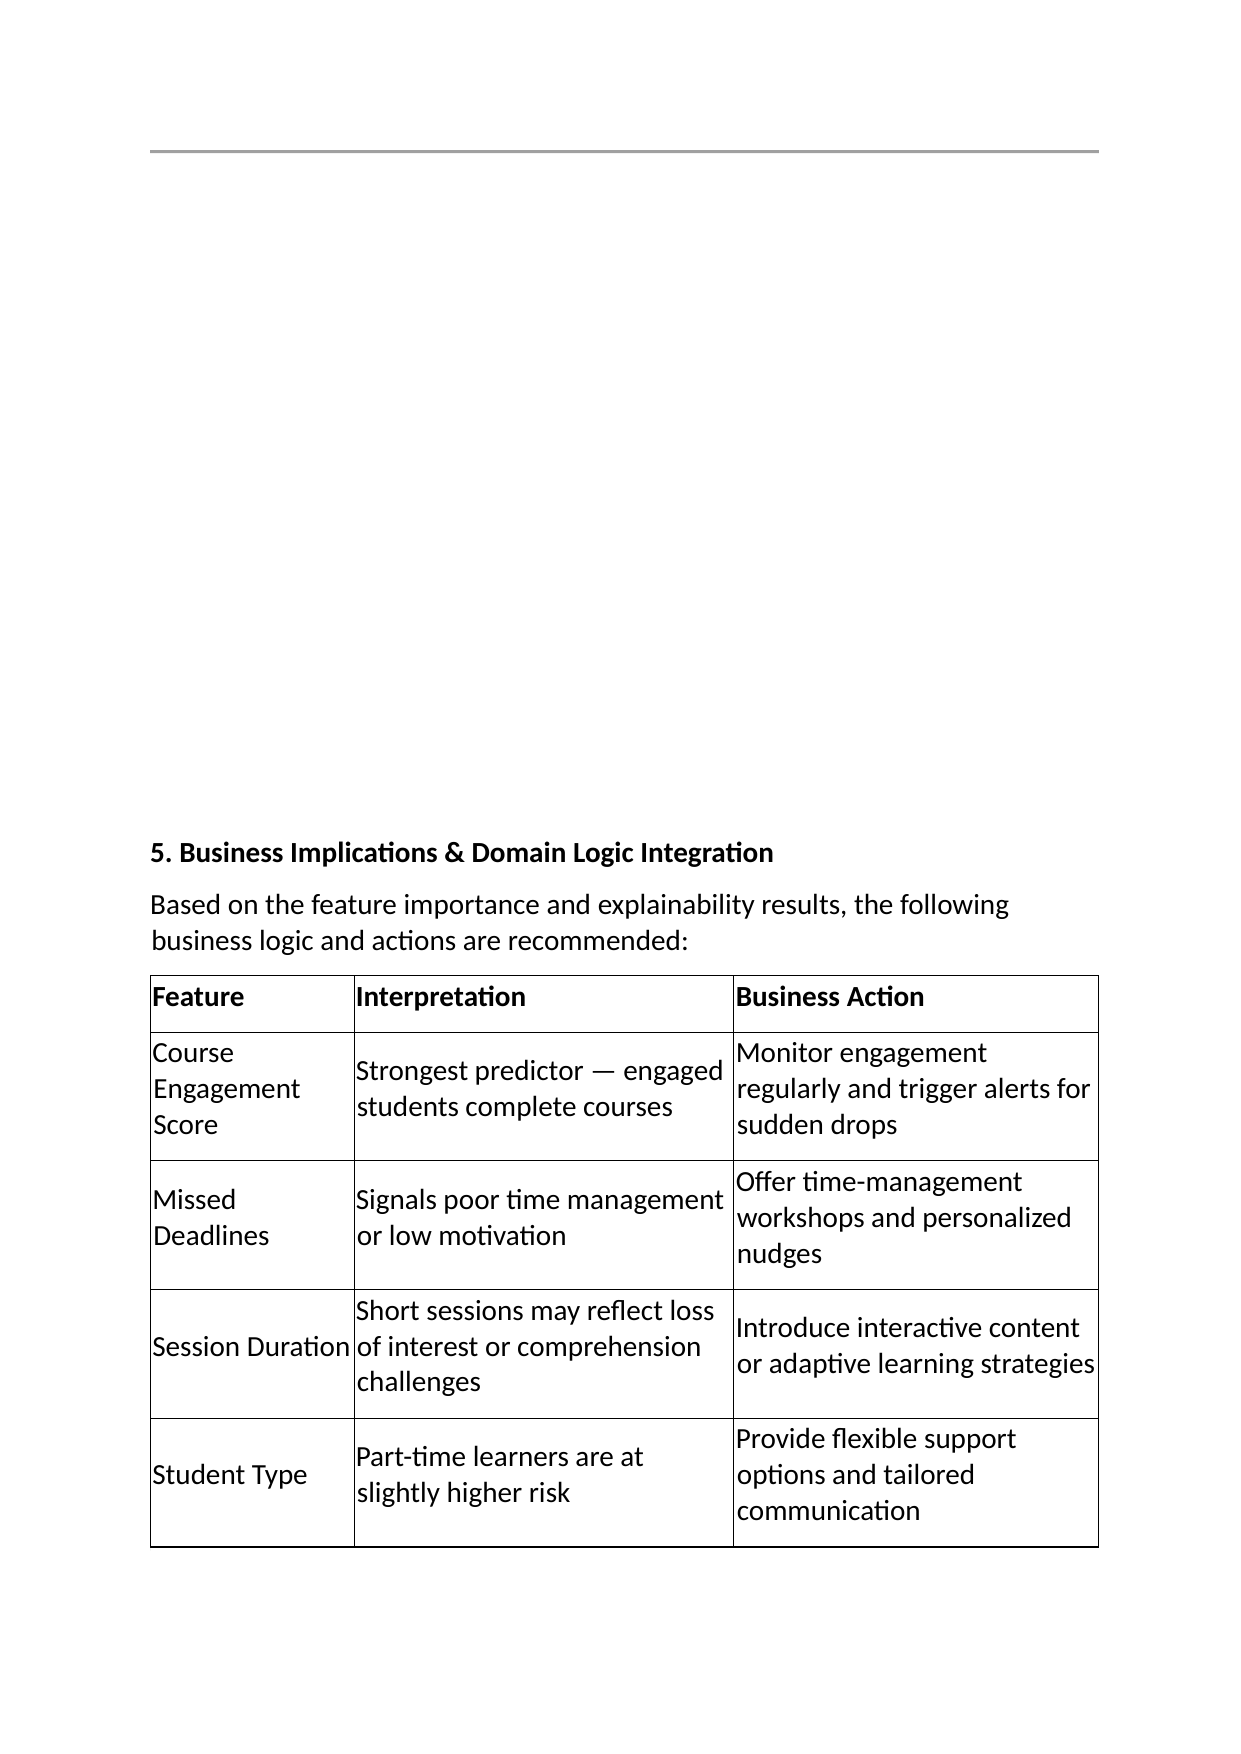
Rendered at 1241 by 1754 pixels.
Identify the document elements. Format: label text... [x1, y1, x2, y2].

table_cell Provide flexible support options and tailored communication [734, 1419, 1098, 1546]
table_cell Strongest predictor — engaged students complete courses [355, 1033, 733, 1160]
table_cell Course Engagement Score [151, 1033, 354, 1160]
table_cell Session Duration [151, 1290, 354, 1418]
table_cell Offer time-management workshops and personalized nudges [734, 1161, 1098, 1289]
table_cell Short sessions may reflect loss of interest or comprehension challenges [355, 1290, 733, 1418]
text 5. Business Implications & Domain Logic Integration [150, 834, 1099, 869]
table_cell Student Type [151, 1419, 354, 1546]
table_cell Monitor engagement regularly and trigger alerts for sudden drops [734, 1033, 1098, 1160]
table_header Business Action [734, 976, 1098, 1032]
text Based on the feature importance and explainability results, the following business logic and actions are recommended: [150, 886, 1099, 958]
table_cell Part-time learners are at slightly higher risk [355, 1419, 733, 1546]
table_header Interpretation [355, 976, 733, 1032]
table_cell Introduce interactive content or adaptive learning strategies [734, 1290, 1098, 1418]
table_cell Signals poor time management or low motivation [355, 1161, 733, 1289]
table_header Feature [151, 976, 354, 1032]
table_cell Missed Deadlines [151, 1161, 354, 1289]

+---+

*Instructions to follow*: Read the lines above. Gather those in which the string "management" is found.

*Task output*:
table_cell Offer time-management workshops and personalized nudges [734, 1161, 1098, 1289]
table_cell Signals poor time management or low motivation [355, 1161, 733, 1289]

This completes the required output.